Shaking puppy-syndroom, formeel bekend als hypomyelinisatie, beïnvloedt het centrale of perifere zenuwstelsel van een jonge hond. Het schudden omvat het hele lichaam. Aangezien de trillingen niet lang na de geboorte beginnen, is het onwaarschijnlijk dat uw puppy deze aandoening zou krijgen, tenzij u de fokker was. Aangezien de overgrote meerderheid van de puppy's herstelt en een normaal leven gaat leiden, moet u de fokker van puppy's die u overweegt vragen of er bij uw toekomstige huisdier een bevend puppysyndroom is opgetreden.
Myeline isoleert en beschermt zenuwcellen. Het zorgt er ook voor dat de elektrische impulsen en signalen van en naar de hersenen en het ruggenmerg kunnen reizen. Als het lichaam van een puppy een tekort heeft aan deze vettige bescherming in zijn ruggenmerg, treedt hypomyelinisatie op en vertraagt de overdracht van elektrische signalen. Schudden is een van de resulterende symptomen.
Bij de meeste rassen lijkt het erop dat hypomyelinisatie wordt geërfd als enig gendefect als een autosomaal recessieve aandoening. De overerving van de aandoening is niet volledig bekend, maar aangezien mannetjes vaker het shake-puppysyndroom ontwikkelen dan vrouwtjes, kan het bij sommige rassen een geslachtsgebonden eigenschap zijn.
Als u van plan bent om met uw hond te fokken en er is een raspredispositie voor het syndroom, laat dan een DNA-test uitvoeren voordat u gaat fokken. Gezonde honden kunnen het defecte gen nog steeds dragen en mogen niet worden gefokt. Honden met deze aandoening mogen niet worden gefokt.
Hypomyelinisatie is erfelijk en bepaalde rassen zijn vatbaar voor de aandoening. Deze omvatten de springerspaniël, Australische zijdeachtige terriër, weimaraner, golden retriever, Catahoula cur, Dalmatiër, chow chow, Welsh springerspaniël, vizsla, Samojeed en Berner Sennenhond. Dat betekent niet dat andere rassen, of gemengde rassen, niet aan de aandoening kunnen lijden.

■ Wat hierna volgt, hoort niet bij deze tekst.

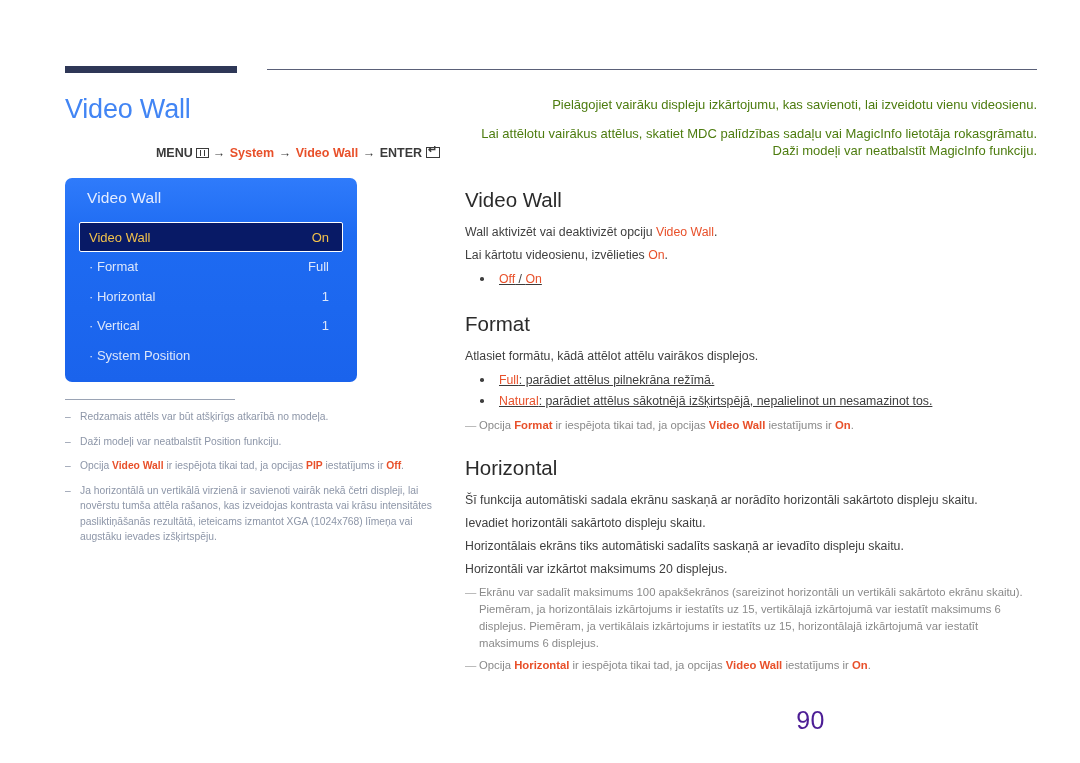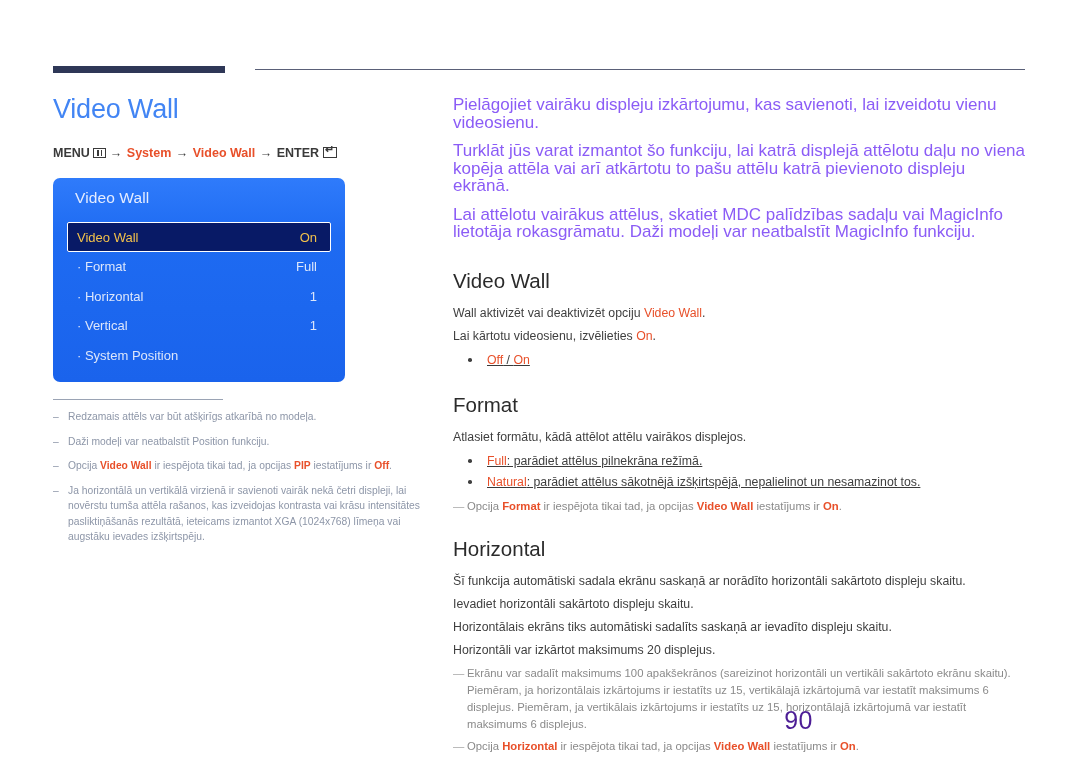--- a/index.html
+++ b/index.html
@@ -30,21 +30,21 @@
   .rule-thin {
     position: absolute;
     left: 255px; top: 69px;
     width: 770px; height: 1.4px;
     background: #5a6078;
   }
 
   
   .page {
     position: absolute;
-    left: 0; top: 0;
+    left: 12px; top: 0;
     width: 868px; height: 763px;
   }
   .col-left {
     position: absolute;
     left: 53px; top: 92px;
     width: 375px;
   }
   .col-right {
     position: absolute;
     left: 453px; top: 96px;
@@ -61,20 +61,21 @@
     letter-spacing: -0.2px;
   }
 
   .menu-path {
     margin-top: 19px;
     font-size: 12.5px;
     line-height: 17px;
     color: #3a3a3a;
     font-weight: bold;
     white-space: nowrap;
+    text-align: right;
   }
   .menu-path .accent { color: #e8502a; }
   .menu-path .arrow { font-weight: normal; color: #3a3a3a; padding: 0 1px; }
   .glyph-menu {
     display: inline-block;
     width: 13px; height: 10px;
     border: 1.4px solid #3a3a3a;
     box-sizing: border-box;
     position: relative;
     vertical-align: -1px;
@@ -178,23 +179,24 @@
   .fn-item .dash {
     position: absolute;
     left: 0; top: 0;
     color: #8d96a8;
   }
   .fn-item .hl { color: #e8502a; font-weight: bold; }
 
   
   .intro p {
     margin: 0 0 11px 0;
-    font-size: 17px;
+    font-size: 13px;
     line-height: 17.5px;
-    color: #8b5cf6;
+    color: #4d7c0f;
+    text-align: right;
   }
   .sec-title {
     font-size: 20.5px;
     line-height: 26px;
     font-weight: normal;
     color: #2b2b2b;
     margin: 21px 0 9px 0;
   }
   .sec-title.first { margin-top: 27px; }
   .body-line {
@@ -322,21 +324,20 @@
         <span><span>Ja horizontālā un vertikālā virzienā ir savienoti vairāk nekā četri displeji, lai novērstu tumša attēla rašanos, kas izveidojas kontrasta vai krāsu intensitātes pasliktiņāšanās rezultātā, ieteicams izmantot XGA (1024x768) līmeņa vai augstāku ievades izšķirtspēju.</span></span>
       </div>
     </div>
 
   </div>
 
   <div class="col-right">
 
     <div class="intro">
       <p>Pielāgojiet vairāku displeju izkārtojumu, kas savienoti, lai izveidotu vienu videosienu.</p>
-      <p>Turklāt jūs varat izmantot šo funkciju, lai katrā displejā attēlotu daļu no viena kopēja attēla vai arī atkārtotu to pašu attēlu katrā pievienoto displeju ekrānā.</p>
       <p>Lai attēlotu vairākus attēlus, skatiet MDC palīdzības sadaļu vai MagicInfo lietotāja rokasgrāmatu. Daži modeļi var neatbalstīt MagicInfo funkciju.</p>
     </div>
 
     <h2 class="sec-title first">Video Wall</h2>
     <p class="body-line"><span>Wall aktivizēt vai deaktivizēt opciju </span><span class="hl">Video Wall</span><span>.</span></p>
     <p class="body-line"><span>Lai kārtotu videosienu, izvēlieties </span><span class="hl">On</span><span>.</span></p>
     <ul class="bullets">
       <li><span class="hl">Off</span><span> / </span><span class="hl">On</span></li>
     </ul>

Golden retrievers erven een vorm van hypomyelinisatie waarbij het perifere zenuwstelsel betrokken is, in plaats van het centrale zenuwstelsel. Ze vertonen alle andere symptomen die voorkomen bij hypomyelinisatie, maar trillen niet echt. De aandoening verschijnt iets later, tussen de 5 en 7 weken.
Van alle rassen en geslachten lijden mannelijke springerspaniëlpuppy's het meest, omdat de vorm van genetische overdracht bij dit ras anders is. Hoewel de getroffen vrouwelijke springerspaniël-puppy's uiteindelijk herstellen, doen mannen dat niet. Ze sterven meestal op de leeftijd van 6 maanden. De mannelijke springerpups kunnen sterven nadat ze symptomatisch zijn geworden, of de fokker kan ervoor kiezen om ze te euthanaseren als de beving bijzonder ernstig is.
Symptomen van het schudpuppysyndroom treden op rond de leeftijd van 2 weken, of wanneer de aangedane puppy begint te lopen. Schudden en trillen zijn het meest zichtbaar in de achterpoten. Naast het trillen of beven van de puppy, heeft de puppy problemen met coördinatie en evenwicht. Zijn benen lijken breed, in plaats van normaal gepositioneerd. Hij kan ongecoördineerd lopen en kan met zijn voeten slepen.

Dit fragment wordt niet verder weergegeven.